--- Raw data Enclosed Below ---

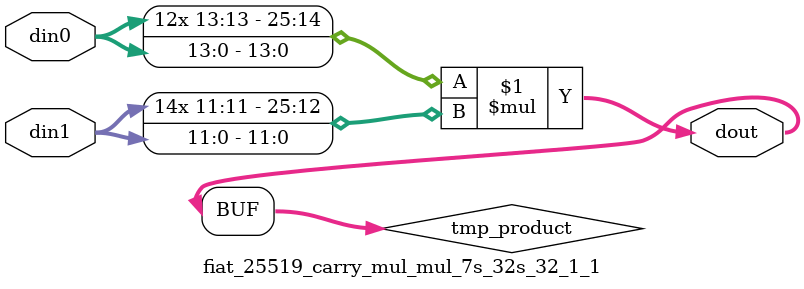
<source format=v>

`timescale 1 ns / 1 ps

  module fiat_25519_carry_mul_mul_7s_32s_32_1_1(din0, din1, dout);
parameter ID = 1;
parameter NUM_STAGE = 0;
parameter din0_WIDTH = 14;
parameter din1_WIDTH = 12;
parameter dout_WIDTH = 26;

input [din0_WIDTH - 1 : 0] din0; 
input [din1_WIDTH - 1 : 0] din1; 
output [dout_WIDTH - 1 : 0] dout;

wire signed [dout_WIDTH - 1 : 0] tmp_product;













assign tmp_product = $signed(din0) * $signed(din1);








assign dout = tmp_product;







endmodule

</source>
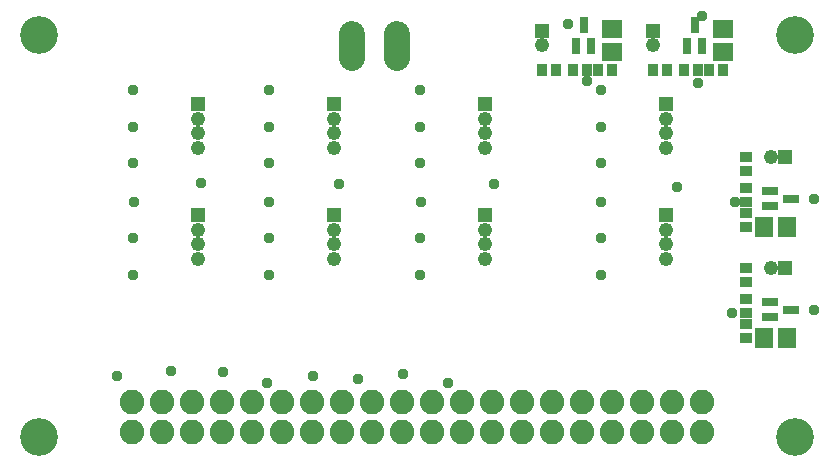
<source format=gbr>
G04 EAGLE Gerber RS-274X export*
G75*
%MOMM*%
%FSLAX34Y34*%
%LPD*%
%INSoldermask Top*%
%IPPOS*%
%AMOC8*
5,1,8,0,0,1.08239X$1,22.5*%
G01*
%ADD10C,3.203200*%
%ADD11C,2.082800*%
%ADD12R,1.219200X1.219200*%
%ADD13C,1.219200*%
%ADD14C,2.203200*%
%ADD15R,0.660400X1.371600*%
%ADD16R,0.903200X1.003200*%
%ADD17R,1.703200X1.503200*%
%ADD18R,1.371600X0.660400*%
%ADD19R,1.003200X0.903200*%
%ADD20R,1.503200X1.703200*%
%ADD21C,0.959600*%


D10*
X30000Y370000D03*
X670000Y370000D03*
X670000Y30000D03*
X30000Y30000D03*
D11*
X109000Y34100D03*
X134400Y34100D03*
X159800Y34100D03*
X185200Y34100D03*
X210600Y34100D03*
X236000Y34100D03*
X261400Y34100D03*
X286800Y34100D03*
X312200Y34100D03*
X337600Y34100D03*
X363000Y34100D03*
X388400Y34100D03*
X413800Y34100D03*
X413800Y59500D03*
X388400Y59500D03*
X363000Y59500D03*
X337600Y59500D03*
X312200Y59500D03*
X286800Y59500D03*
X261400Y59500D03*
X236000Y59500D03*
X210600Y59500D03*
X185200Y59500D03*
X159800Y59500D03*
X134400Y59500D03*
X109000Y59500D03*
X439200Y34100D03*
X439200Y59500D03*
X464600Y34100D03*
X464600Y59500D03*
X490000Y34100D03*
X490000Y59500D03*
X515400Y34100D03*
X515400Y59500D03*
X540800Y34100D03*
X540800Y59500D03*
X566200Y34100D03*
X566200Y59500D03*
X591600Y34100D03*
X591600Y59500D03*
D12*
X165000Y312059D03*
D13*
X165000Y299613D03*
X165000Y287167D03*
X165000Y274467D03*
D12*
X165000Y218000D03*
D13*
X165000Y205554D03*
X165000Y193108D03*
X165000Y180408D03*
D12*
X280000Y312059D03*
D13*
X280000Y299613D03*
X280000Y287167D03*
X280000Y274467D03*
D12*
X280000Y218000D03*
D13*
X280000Y205554D03*
X280000Y193108D03*
X280000Y180408D03*
D12*
X408000Y312059D03*
D13*
X408000Y299613D03*
X408000Y287167D03*
X408000Y274467D03*
D12*
X408000Y218000D03*
D13*
X408000Y205554D03*
X408000Y193108D03*
X408000Y180408D03*
D12*
X561000Y312059D03*
D13*
X561000Y299613D03*
X561000Y287167D03*
X561000Y274467D03*
D12*
X561000Y218000D03*
D13*
X561000Y205554D03*
X561000Y193108D03*
X561000Y180408D03*
D14*
X333000Y351000D02*
X333000Y371000D01*
X294900Y371000D02*
X294900Y351000D01*
D15*
X484800Y361037D03*
X497800Y361037D03*
X491300Y378563D03*
D16*
X456000Y341000D03*
X468000Y341000D03*
D17*
X515200Y356100D03*
X515200Y375100D03*
D16*
X515400Y341000D03*
X503400Y341000D03*
X482000Y341000D03*
X494000Y341000D03*
D12*
X456000Y374000D03*
D13*
X456000Y361554D03*
D15*
X578800Y361037D03*
X591800Y361037D03*
X585300Y378563D03*
D16*
X550000Y341000D03*
X562000Y341000D03*
D17*
X609200Y356100D03*
X609200Y375100D03*
D16*
X609400Y341000D03*
X597400Y341000D03*
X576000Y341000D03*
X588000Y341000D03*
D12*
X550000Y374000D03*
D13*
X550000Y361554D03*
D18*
X649037Y238200D03*
X649037Y225200D03*
X666563Y231700D03*
D19*
X629000Y267000D03*
X629000Y255000D03*
D20*
X644100Y207800D03*
X663100Y207800D03*
D19*
X629000Y207600D03*
X629000Y219600D03*
X629000Y241000D03*
X629000Y229000D03*
D12*
X662000Y267000D03*
D13*
X649554Y267000D03*
D18*
X649037Y144200D03*
X649037Y131200D03*
X666563Y137700D03*
D19*
X629000Y173000D03*
X629000Y161000D03*
D20*
X644100Y113800D03*
X663100Y113800D03*
D19*
X629000Y113600D03*
X629000Y125600D03*
X629000Y147000D03*
X629000Y135000D03*
D12*
X662000Y173000D03*
D13*
X649554Y173000D03*
D21*
X110000Y323681D03*
X96000Y82000D03*
X110000Y292682D03*
X110000Y261683D03*
X110100Y229123D03*
X142000Y86000D03*
X110000Y198124D03*
X110000Y167124D03*
X225000Y323681D03*
X186000Y85000D03*
X225000Y292682D03*
X225000Y261683D03*
X225100Y229123D03*
X223000Y76000D03*
X225000Y198124D03*
X225000Y167124D03*
X353000Y323681D03*
X262000Y82000D03*
X353000Y292682D03*
X353000Y261683D03*
X353100Y229123D03*
X300000Y79000D03*
X353000Y198124D03*
X353000Y167124D03*
X506000Y323681D03*
X338000Y83000D03*
X506000Y292682D03*
X506000Y261683D03*
X506100Y229123D03*
X376000Y76000D03*
X506000Y198124D03*
X506000Y167124D03*
X167000Y245000D03*
X284000Y244000D03*
X415000Y244000D03*
X570000Y242000D03*
X686000Y137600D03*
X686000Y231700D03*
X591000Y386058D03*
X478000Y380000D03*
X494000Y331000D03*
X588000Y330000D03*
X619000Y229000D03*
X617000Y135000D03*
M02*

</source>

--- End of Enclosed Raw data ---

Directions | A single number is expected: how many lines in the entries contain "assign".

Final answer | 2